CS179G - Fall 2004 - Database Project

Team Members

Course Material

Project Timeline

Complete by Oct 10

Weblog

Sep-29-04

We discussed using floating point numbers, or liberally spaced integers for our durable numbering scheme. I pointed out that counting a node twice is inneficient because it cuts the numbers available in half and any numbering scheme will guarantee that your children have a higher number than their parent, and a lower number than the parents next sibling. By not counting nodes twice you save space, and the child relationship can be captured by:
isChild = parent < node < parent->next

We setup a schedule of mandatory meetings on Tuesdays and Thursdays, with flexibly Mondays and Wednesdays to take care of other classes. We agreed read up on durable numbers and meet on Monday, Oct-4.

Oct-4-04

We met during the TAs lab hours and listened to his lecture. We also discussed an alternative numbering scheme that I was thinking about which uses a bitmask much like subnet masking for networking. In essence, the high order bits indicate the parent id, the middle bits indicate the current node id, and the low order bits are used for children. This would allow parent/child tests to be performed as AND operations and eliminate the need for double counting or range checking. There are some disadvantages to this scheme that may make it useless.

We reviewed the xml document, the log file, and the example source code. We asked the TA some questions regarding the log description format (we could not read the doc file in any of the programs installed in lab) and got a pretty clear idea on how to parse the xpath elements and count matching nodes. We examined the expat parser library and wrote out some pseudo code to process the xml doc. Everyone agreed it would be simpler that we should have seperate functions to decompose an xml document, analyze the decomposition for numbering, and parse the decomposition for xpath queries. The alternatives were to combine parsing in number and queries, but would lead to duplicate code and create potential problems.

Oct-5-04

Oben looked into xml parsing more and found that libxml not only handles xml easier than expat, it also has some xpath support. While we may not be able to use the xpath routines for our database, easier xml parsing is welcome.

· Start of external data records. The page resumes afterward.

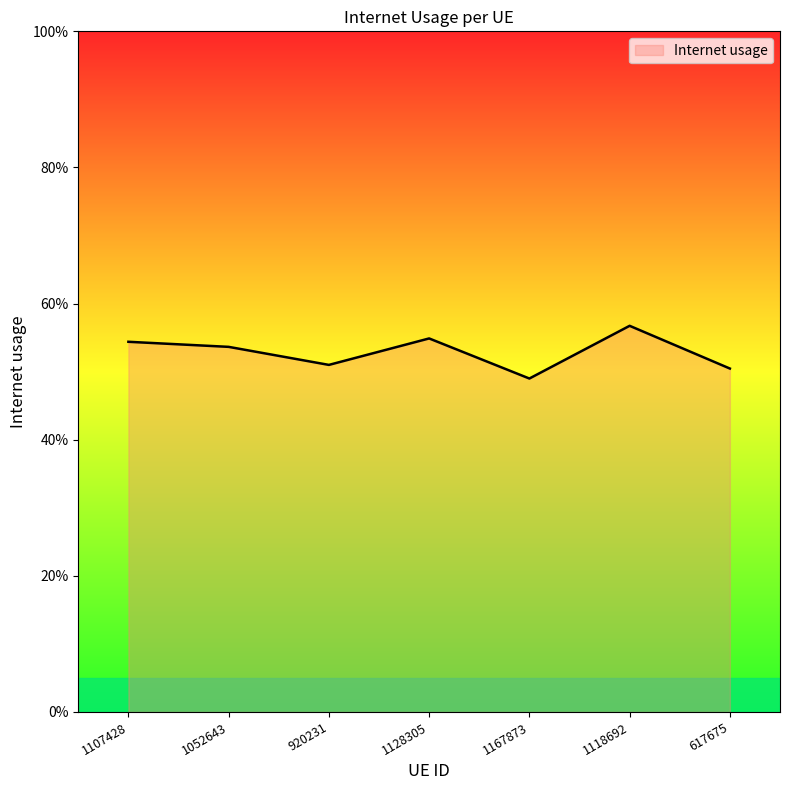

How many points are higher than both their immediate neighbors (excluding endpoints)?

2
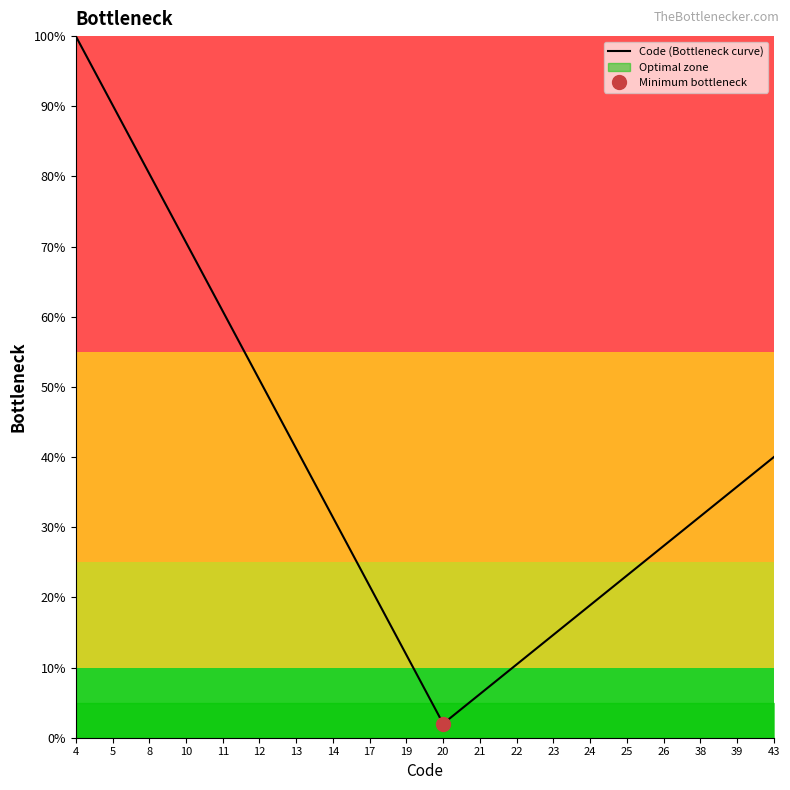

At which category does the chart reach its minimum across all series?

20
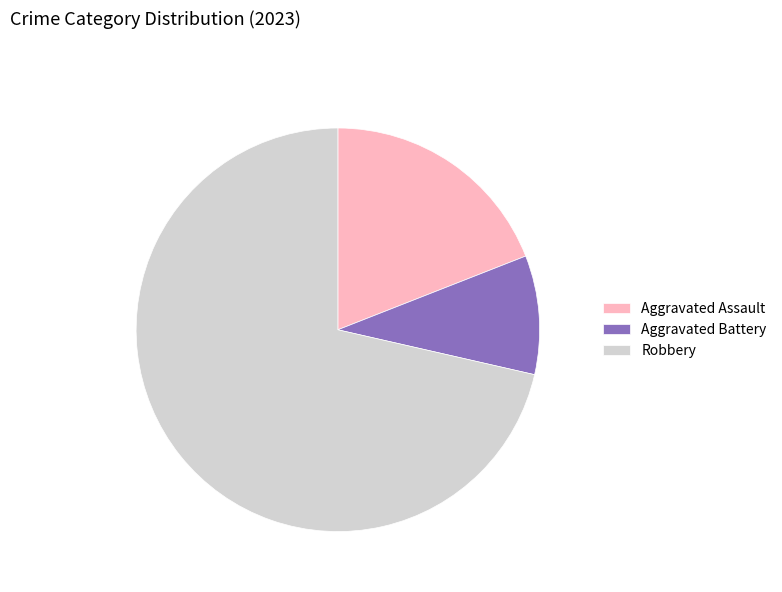

Rank the categories by value from lowest to highest.

Aggravated Battery, Aggravated Assault, Robbery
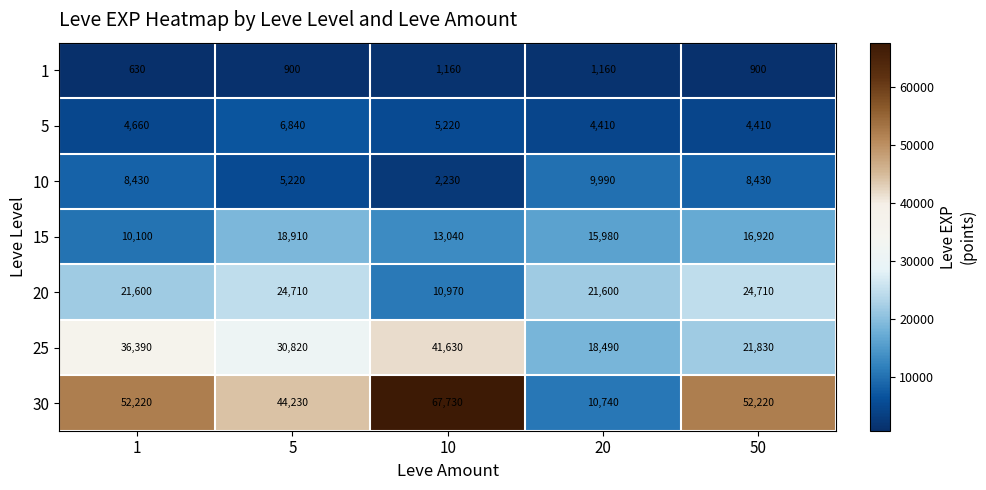

How many data points does each series have?

5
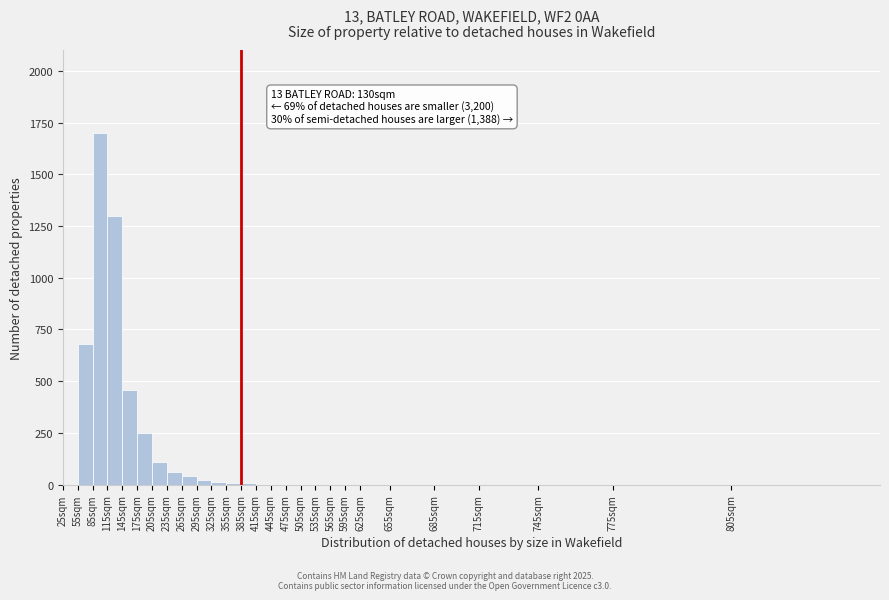

True or false: the data shows 728 at 145sqm.

False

We discussed many numbering schemes. Mike suggested weighting the spacing assigned to branches based on the how many children were in each branch, this would give branches with more children extra space compared to branches with fewer nodes. Evalyn suggested using strings like software versions (such as 1.1.1, 1.1.2). Oben thought the weighted spacing might cause problems for frequently used tags. Mike had thought of this and suggested that the number of children be averaged across all nodes of the same tag type.

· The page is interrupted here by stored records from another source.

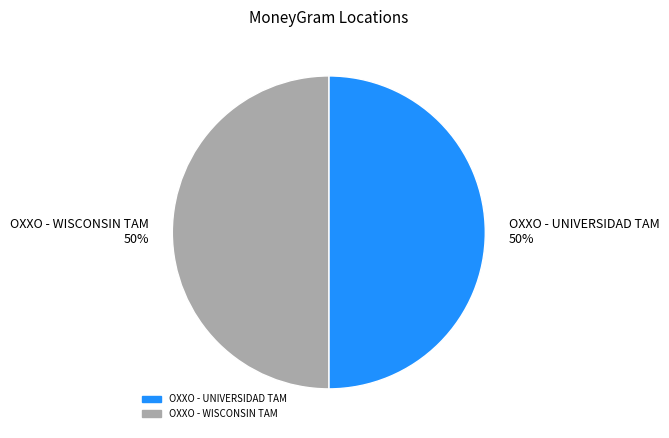

The OXXO - UNIVERSIDAD TAM slice represents 50% of the pie. True or false?

True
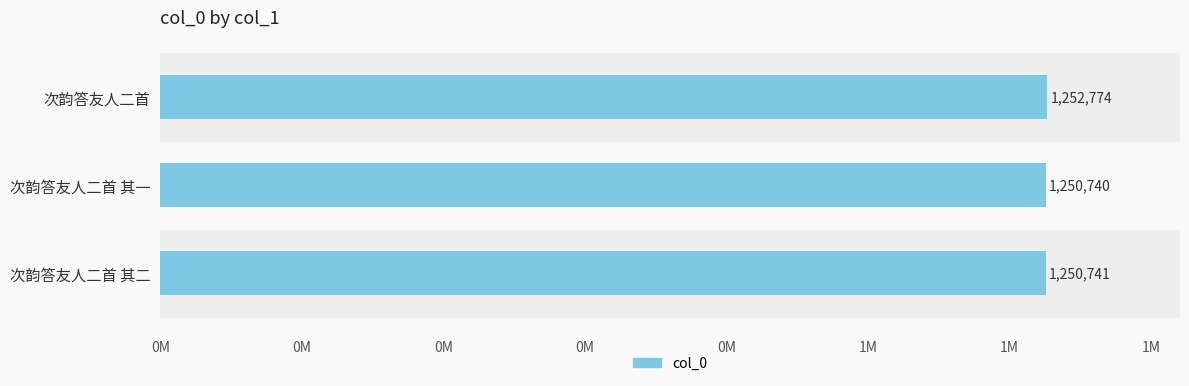

Does the chart contain stacked bars?

No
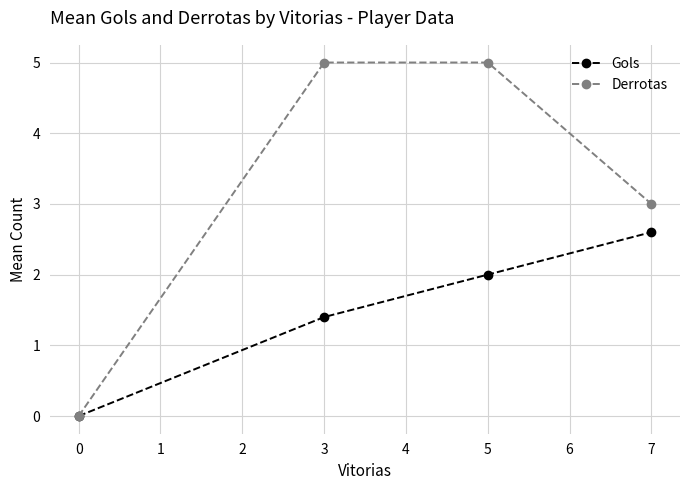

List the series in order of their peak value, lowest first.

Gols, Derrotas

The team decided the previous ideas were too difficult or radical, and the two ideas today were worth the most attention. We weighed the pros and cons of each method and decided that weighted spans would be the fastest but suffer from limited space, whereas string versions could grow extremely large but be slow to process. Oben suggested creating a combination of the two, and Mike suggested using weighted spans for speed, but using overflow buckets to expand the space as needed. We all agreed to implement the weighted span first, and worry about overflow buckets later.

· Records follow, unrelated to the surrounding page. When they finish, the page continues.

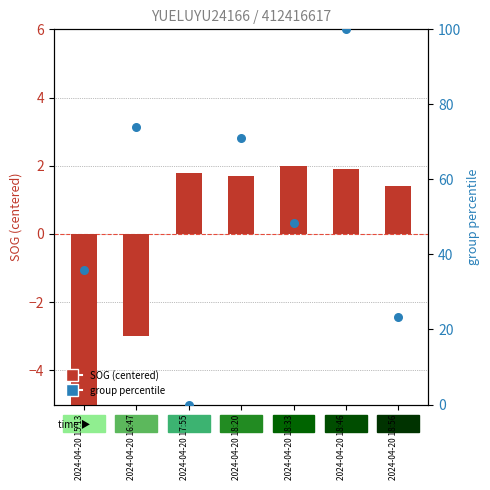

Which series reaches the minimum Y coordinate?

SOG (centered)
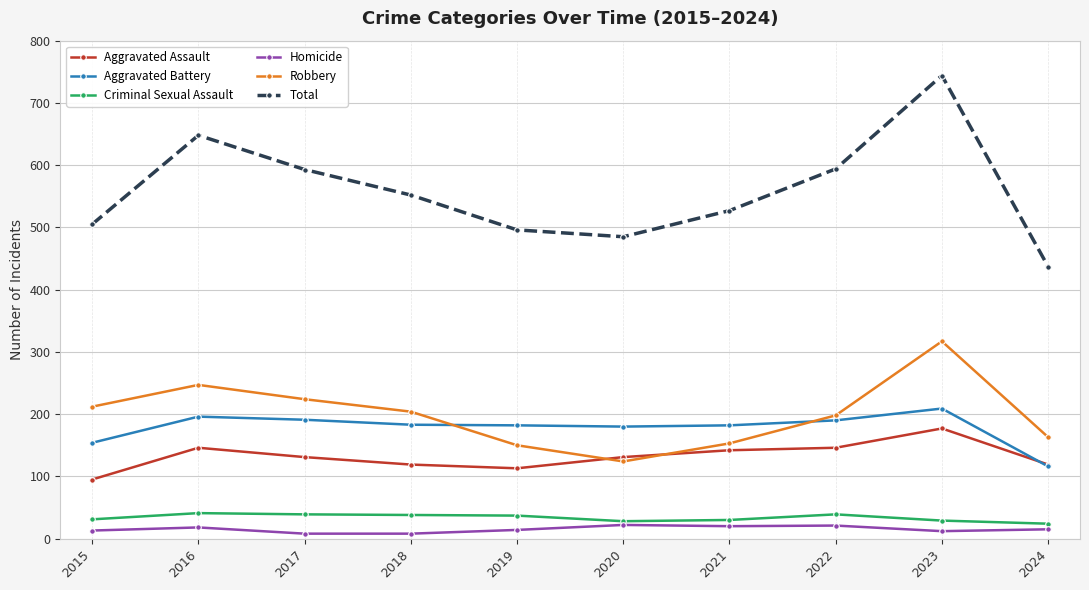

The value of Aggravated Battery at 2015 is 33. True or false?

False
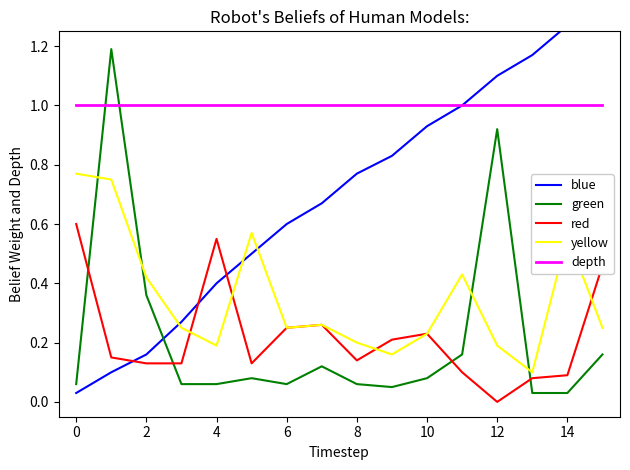

Which series ends up on top after the final intersection of depth and green?

depth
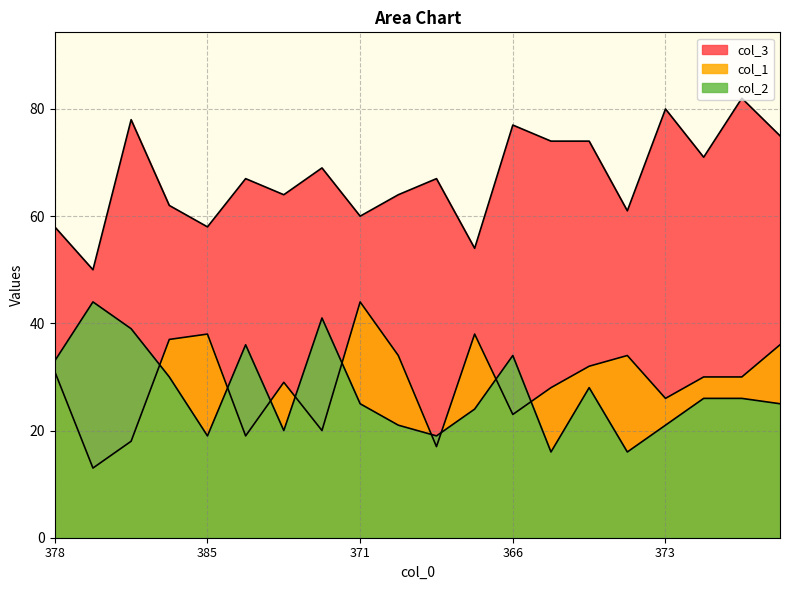

At which category does col_2 reach its first local peak?

393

The TA informed us that the xml parser, database storage, numbering system, and insertion and deletion had to be ready by Monday. Nowhere on the website does it say this, previous labs did not mention this, and the teacher did not mention this. We broke the immediate requirements into three parts: xml analysis and numbering (Mike), database storage (Oben), and update processing (Evalyn). We drew up some diagrams and flow charts, worked out some pseudo code, and sent everyone home to work on their respective parts.